Question

The area of the triangle ABC with altitude AD $\angle BAC={{45}^{\circ }},DB=3,BC=2$ units is \[\]
A.6\[\]
B.15\[\]
C.$\dfrac{15}{4}$\[\]
D.12\[\]

Answer 1

\[\] Hint: We take $\angle BAC=\angle BAD\angle CAD=x+y,AD=l$. We take tangent trigonometric function on both sides and use the tangent of sum of two angles formula $\tan \left( A+B \right)=\dfrac{\tan A+\tan B}{1-\tan A\tan B}$. We put the data given in the equation and find the quadratic equation in $l$. We solve the equation to get $l$ and find the area as $\dfrac{1}{2}\times BC\times l$.\[\]

Complete step by step answer:
We know that the tangent of sum two angles say $A,B$ is given by the formula
\[\tan \left( A+B \right)=\dfrac{\tan A+\tan B}{1-\tan A\tan B}\]

We have drawn as described in the question where AD is an altitude or perpendicular on BC in the triangle ABC. We are given that $\angle BAC={{45}^{\circ }}$, BD=3 units, CD=2 units.
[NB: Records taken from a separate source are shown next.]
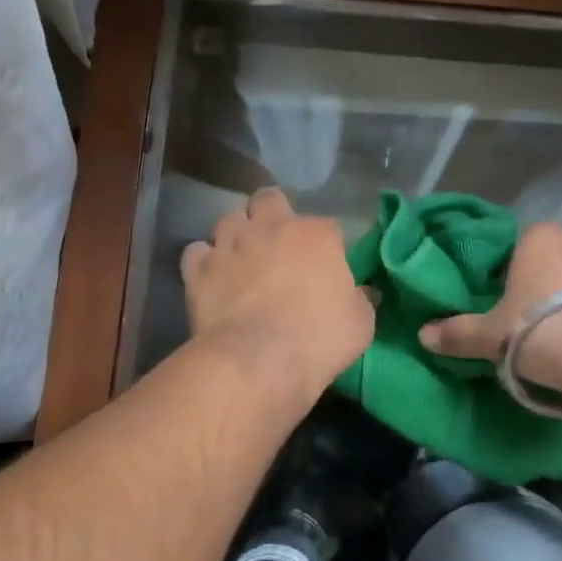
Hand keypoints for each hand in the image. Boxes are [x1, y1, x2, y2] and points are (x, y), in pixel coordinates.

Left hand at [182, 188, 373, 400]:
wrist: (258, 361)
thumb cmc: (319, 339)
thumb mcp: (360, 323)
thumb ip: (361, 300)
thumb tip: (364, 293)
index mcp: (316, 235)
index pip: (326, 226)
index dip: (325, 245)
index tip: (325, 267)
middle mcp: (271, 227)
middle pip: (268, 199)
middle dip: (272, 213)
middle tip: (276, 242)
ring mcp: (230, 245)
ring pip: (229, 219)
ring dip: (237, 234)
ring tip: (241, 258)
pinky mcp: (199, 269)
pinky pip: (197, 252)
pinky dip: (204, 260)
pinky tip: (212, 277)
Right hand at [418, 222, 561, 391]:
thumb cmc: (536, 328)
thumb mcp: (489, 335)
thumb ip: (457, 333)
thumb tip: (423, 335)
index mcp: (535, 236)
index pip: (512, 246)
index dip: (502, 274)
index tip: (496, 300)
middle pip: (546, 260)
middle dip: (536, 285)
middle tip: (521, 318)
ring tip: (553, 332)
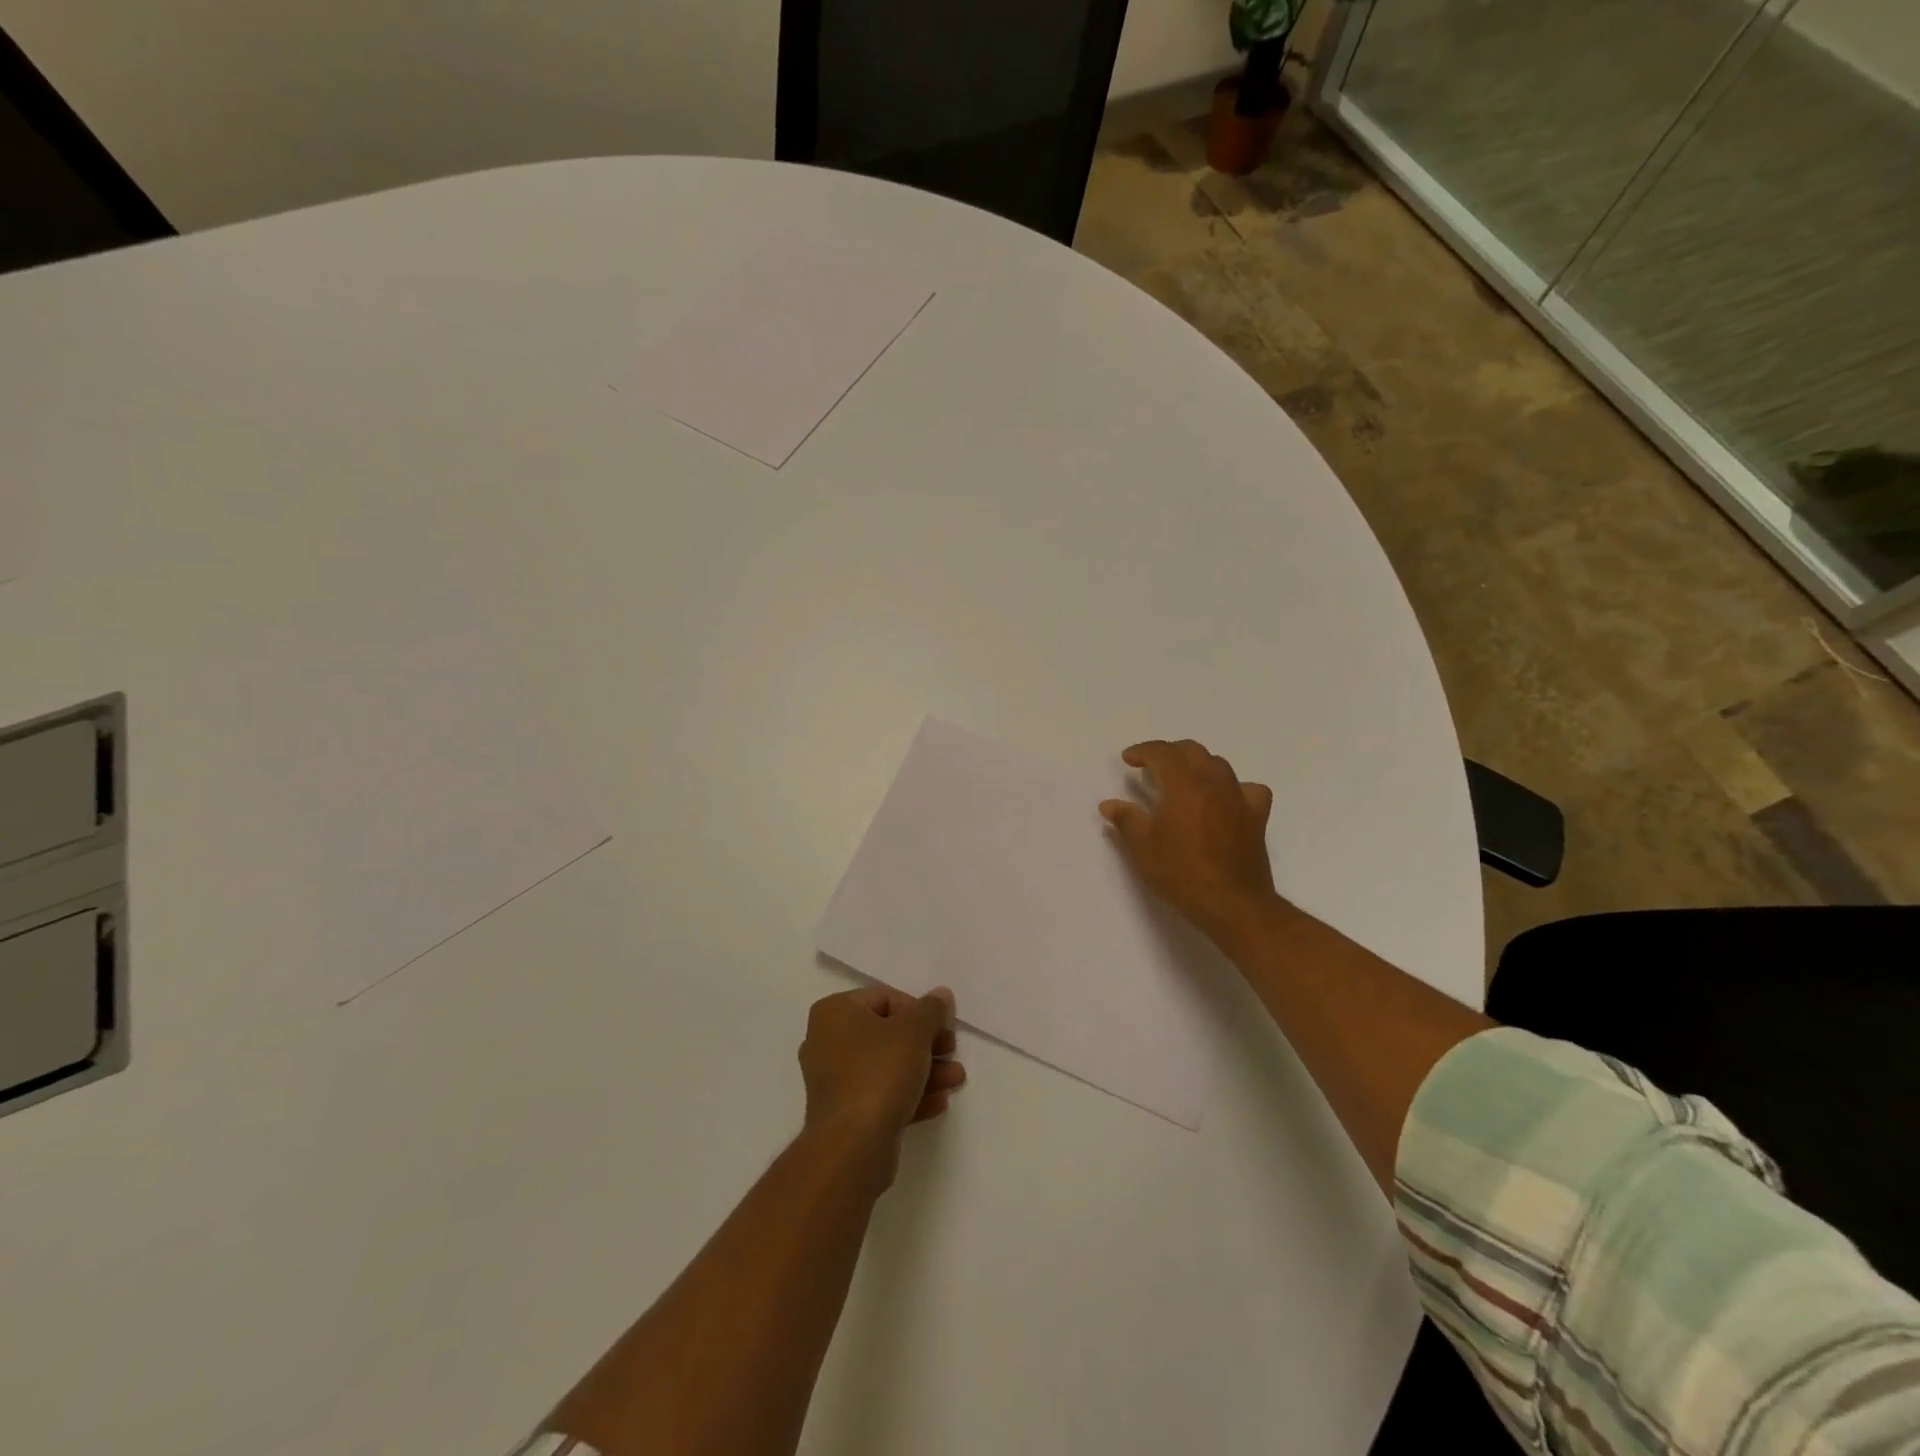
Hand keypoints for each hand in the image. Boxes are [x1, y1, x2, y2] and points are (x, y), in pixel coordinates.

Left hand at [799, 985, 964, 1181]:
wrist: (852, 1147)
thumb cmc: (879, 1073)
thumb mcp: (915, 1031)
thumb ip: (932, 1009)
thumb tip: (941, 995)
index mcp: (835, 1012)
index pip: (885, 998)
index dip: (920, 1011)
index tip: (943, 1028)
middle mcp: (827, 1041)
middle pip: (888, 1034)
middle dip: (926, 1045)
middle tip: (952, 1051)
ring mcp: (834, 1081)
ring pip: (887, 1067)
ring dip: (925, 1071)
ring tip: (955, 1080)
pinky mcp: (845, 1114)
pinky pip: (881, 1095)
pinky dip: (909, 1095)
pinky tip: (938, 1103)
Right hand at [1099, 739, 1281, 948]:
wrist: (1232, 903)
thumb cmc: (1182, 873)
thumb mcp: (1143, 848)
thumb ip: (1126, 819)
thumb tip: (1109, 804)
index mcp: (1184, 783)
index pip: (1162, 752)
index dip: (1143, 751)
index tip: (1128, 759)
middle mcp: (1214, 781)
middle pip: (1192, 751)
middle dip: (1169, 753)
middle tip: (1151, 767)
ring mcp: (1239, 797)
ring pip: (1218, 764)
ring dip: (1197, 764)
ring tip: (1182, 781)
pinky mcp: (1256, 816)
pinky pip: (1247, 788)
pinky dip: (1232, 787)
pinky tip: (1224, 800)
So we have $BC=BD+CD=3+2=5$ units. We know that the formula for the area of the triangle is given as half the product of base and perpendicular. So we have area $\Delta $ of the triangle ABC as
\[\Delta =\dfrac{1}{2}\times BC\times AD\]
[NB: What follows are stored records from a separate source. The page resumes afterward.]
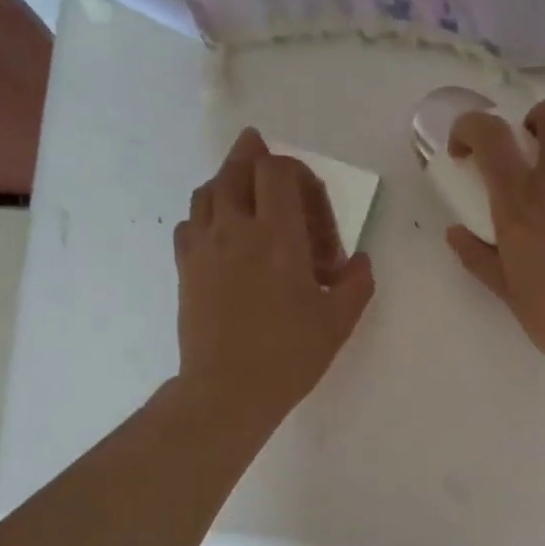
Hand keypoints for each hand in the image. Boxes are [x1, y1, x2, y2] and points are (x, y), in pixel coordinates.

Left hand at [175, 128, 374, 426]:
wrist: (228, 390)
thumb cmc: (290, 354)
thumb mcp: (338, 320)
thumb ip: (357, 282)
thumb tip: (359, 261)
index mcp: (277, 235)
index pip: (278, 171)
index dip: (298, 172)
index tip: (313, 205)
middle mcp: (235, 228)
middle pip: (236, 167)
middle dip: (255, 156)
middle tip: (269, 158)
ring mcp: (204, 247)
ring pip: (208, 190)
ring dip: (229, 181)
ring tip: (245, 191)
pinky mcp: (185, 268)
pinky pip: (190, 222)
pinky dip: (207, 215)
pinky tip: (220, 232)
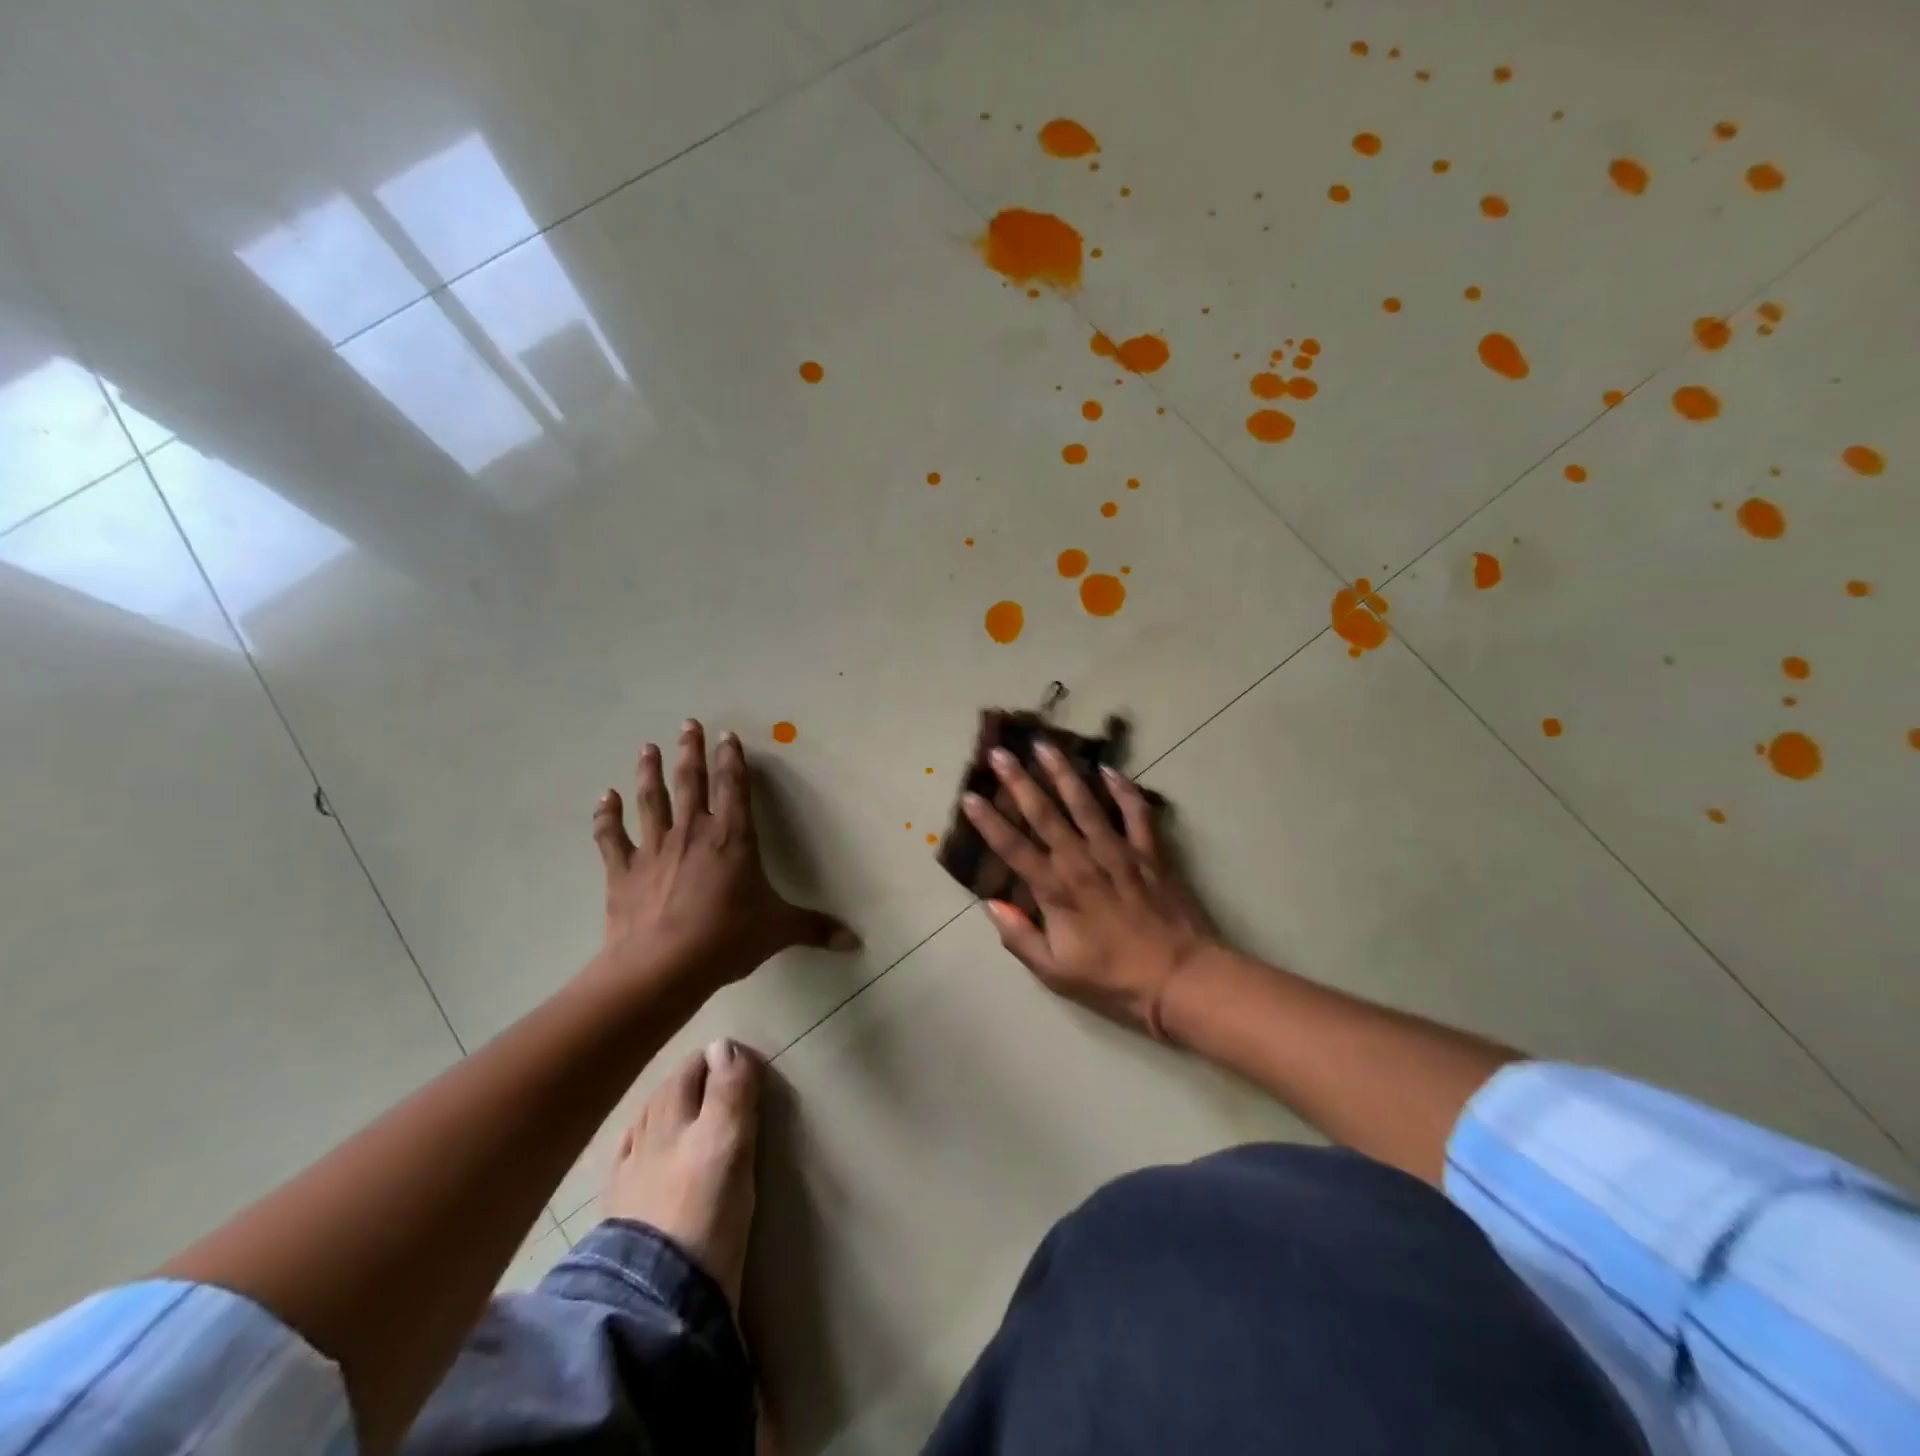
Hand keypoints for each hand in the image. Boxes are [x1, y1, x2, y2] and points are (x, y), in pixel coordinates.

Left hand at [591, 720, 858, 991]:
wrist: (662, 967)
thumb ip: (815, 929)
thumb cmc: (727, 939)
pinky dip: (606, 816)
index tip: (727, 736)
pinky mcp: (622, 871)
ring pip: (652, 800)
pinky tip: (604, 797)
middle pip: (690, 782)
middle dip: (690, 751)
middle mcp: (692, 832)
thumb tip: (855, 941)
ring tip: (646, 747)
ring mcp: (653, 849)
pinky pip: (611, 836)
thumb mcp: (778, 930)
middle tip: (687, 724)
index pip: (734, 788)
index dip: (732, 760)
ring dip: (649, 772)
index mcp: (733, 838)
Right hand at [961, 741, 1214, 1038]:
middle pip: (1045, 814)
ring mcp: (1118, 852)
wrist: (1180, 978)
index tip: (969, 796)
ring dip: (1063, 773)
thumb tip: (991, 905)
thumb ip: (1020, 937)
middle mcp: (1082, 861)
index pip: (1014, 848)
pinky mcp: (1150, 853)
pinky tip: (1109, 769)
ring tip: (1045, 746)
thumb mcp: (1055, 973)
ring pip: (1086, 804)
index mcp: (1056, 890)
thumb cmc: (1112, 980)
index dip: (989, 823)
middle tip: (1000, 753)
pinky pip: (1136, 813)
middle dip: (1019, 782)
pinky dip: (1123, 790)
Now we need to only find the length of AD. We know that in a right angled triangle the tangent of any angle is the ratio of lengths of opposite side and the adjacent side excluding hypotenuse . Let us assume $\angle BAD=x,\angle CAD=y$ and the length of AD as $l$. We take the tangent of angle $\angle BAD$ in the right angled triangle BAD and get ,
\[\begin{align}
  & \tan \left( \angle BAD \right)=\dfrac{BD}{AD} \\
 & \Rightarrow \tan x=\dfrac{3}{l} \\
\end{align}\]
We take the tangent of angle $\angle CAD$ in the right angled triangle CAD and get ,
\[\begin{align}
  & \tan \left( \angle CAD \right)=\dfrac{CD}{AD} \\
 & \Rightarrow \tan y=\dfrac{2}{l} \\
\end{align}\]
We have from the triangle ABC, $\angle BAC=\angle BAD+\angle CAD$. Let us take tangent at both side and get,
\[\begin{align}
  & \angle BAC=\angle BAD+\angle CAD \\
 & \Rightarrow \tan \left( \angle BAC \right)=\tan \left( \angle BAD+\angle CAD \right) \\
 & \Rightarrow \tan {{45}^{\circ }}=\tan \left( x+y \right) \\
\end{align}\]
We know that $\tan {{45}^{\circ }}=1$. We use the tangent of sum of two angles formula and get
\[\begin{align}
  & \Rightarrow 1=\dfrac{\tan x+\tan y}{1-\tan x\tan y} \\
 & \Rightarrow \dfrac{\dfrac{3}{l}+\dfrac{2}{l}}{1-\dfrac{3}{l}\cdot \dfrac{2}{l}}=1 \\
 & \Rightarrow \dfrac{5}{l}=1-\dfrac{6}{{{l}^{2}}} \\
 & \Rightarrow {{l}^{2}}-5l-6=0 \\
\end{align}\]
We split the middle term and solve the above quadratic equation.
\[\begin{align}
  & \Rightarrow {{l}^{2}}-5l-6=0 \\
 & \Rightarrow {{l}^{2}}-6l+l-6=0 \\
 & \Rightarrow l\left( l-6 \right)+1\left( l-6 \right)=0 \\
 & \Rightarrow \left( l-6 \right)\left( l+1 \right)=0 \\
 & \Rightarrow l=6,l=-1 \\
\end{align}\]
We reject the negative value for distance and we find $l=6=AD$. So the area of the triangle in square units is

\[\Delta =\dfrac{1}{2}\times BC\times AD=\dfrac{1}{2}\times 5\times 6=15\]
So the correct option is B. \[\]

Note:
We note that the formula for tangent of sum of two angles is valid when $A\ne {{90}^{\circ }},B\ne {{90}^{\circ }},A+B<{{180}^{\circ }}$. If $A+B>{{180}^{\circ }}$ we have $\tan \left( A+B \right)=\pi -\dfrac{\tan A+\tan B}{1-\tan A\tan B}$ . We find the acute angle between two lines with slope ${{m}_{1}}=\tan A$ and ${{m}_{2}}=\tan B$ using ${{\tan }^{-1}}\left( \dfrac{{{m}_{1}}+{{m}_{2}}}{1-{{m}_{1}}{{m}_{2}}} \right)$.